> Action item:
From the pg_dump patch thread, list each distinct command-line option that the usage command passes to pg_dump, giving only the option names.

> Selected text:
*****

Thread: PATCH: pg_dump to support "on conflict do update"
Hi hackers,
Here's the patch (against the latest master) that will make pg_dump support "on conflict do update" .
I've used this patch on v16 for our company's CI (on Github Actions), and it works perfectly fine.
Users would be able to use it like this:
./src/bin/pg_dump/pg_dump $DATABASE_URL \
--table=some_random_table \
--data-only \
--on-conflict-target-columns url,payload_checksum \
--on-conflict-update-clause='last_used_at=EXCLUDED.last_used_at' \
--inserts \
--rows-per-insert=10 \
--no-sync \
--file=/tmp/test.dump
./src/bin/pg_dump/pg_dump $DATABASE_URL \
--table=some_random_table \
--data-only \
--on-conflict-target-columns url,payload_checksum \
--on-conflict-update-clause='last_used_at=EXCLUDED.last_used_at' \
--inserts \
--rows-per-insert=10 \
--no-sync \
--file=/tmp/test.dump
There are 3 caveats:
1. The "on conflict do update" would apply to every table. In my opinion, this is fine. It's the user's choice if they want to apply it to one or all tables. We could make the options more powerful (i.e. support multi-tables) but it would add a lot of complexity.
2. -on-conflict-target-columns should have accepted a list of strings instead. I'm working on it but I'd like an early review of the overall patch first.
3. I can't figure out how to add a test for pg_dump. Any pointer would be appreciated here.
Please help me review this patch as it's my first time submitting a patch to Postgres.
Thank you!

*****

> Extracted page text data:
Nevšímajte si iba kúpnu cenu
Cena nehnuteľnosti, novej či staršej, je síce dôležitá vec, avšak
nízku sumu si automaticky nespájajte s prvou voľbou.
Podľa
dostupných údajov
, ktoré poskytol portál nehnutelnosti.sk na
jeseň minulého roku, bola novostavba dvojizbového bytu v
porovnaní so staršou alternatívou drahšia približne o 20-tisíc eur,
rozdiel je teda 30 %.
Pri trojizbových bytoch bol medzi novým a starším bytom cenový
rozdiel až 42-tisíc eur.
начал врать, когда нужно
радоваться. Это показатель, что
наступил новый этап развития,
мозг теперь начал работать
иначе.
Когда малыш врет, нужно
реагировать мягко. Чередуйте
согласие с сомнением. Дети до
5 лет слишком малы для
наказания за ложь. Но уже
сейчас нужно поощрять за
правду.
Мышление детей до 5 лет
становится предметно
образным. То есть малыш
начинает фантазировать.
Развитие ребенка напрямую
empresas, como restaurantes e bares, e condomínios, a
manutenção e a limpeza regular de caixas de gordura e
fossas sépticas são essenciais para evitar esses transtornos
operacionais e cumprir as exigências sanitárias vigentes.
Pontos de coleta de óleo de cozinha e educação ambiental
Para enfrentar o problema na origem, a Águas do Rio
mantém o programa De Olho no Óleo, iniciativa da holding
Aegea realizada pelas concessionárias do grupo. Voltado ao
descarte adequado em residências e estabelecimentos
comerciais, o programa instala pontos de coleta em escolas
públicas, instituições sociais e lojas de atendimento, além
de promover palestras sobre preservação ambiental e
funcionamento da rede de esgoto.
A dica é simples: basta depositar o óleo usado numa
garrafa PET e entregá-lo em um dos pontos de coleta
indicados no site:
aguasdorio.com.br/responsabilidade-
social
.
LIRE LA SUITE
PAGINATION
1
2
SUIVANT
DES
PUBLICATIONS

*****

> Result of this task:
--table
--data-only
--on-conflict-target-columns
--on-conflict-update-clause
--inserts
--rows-per-insert
--no-sync
--file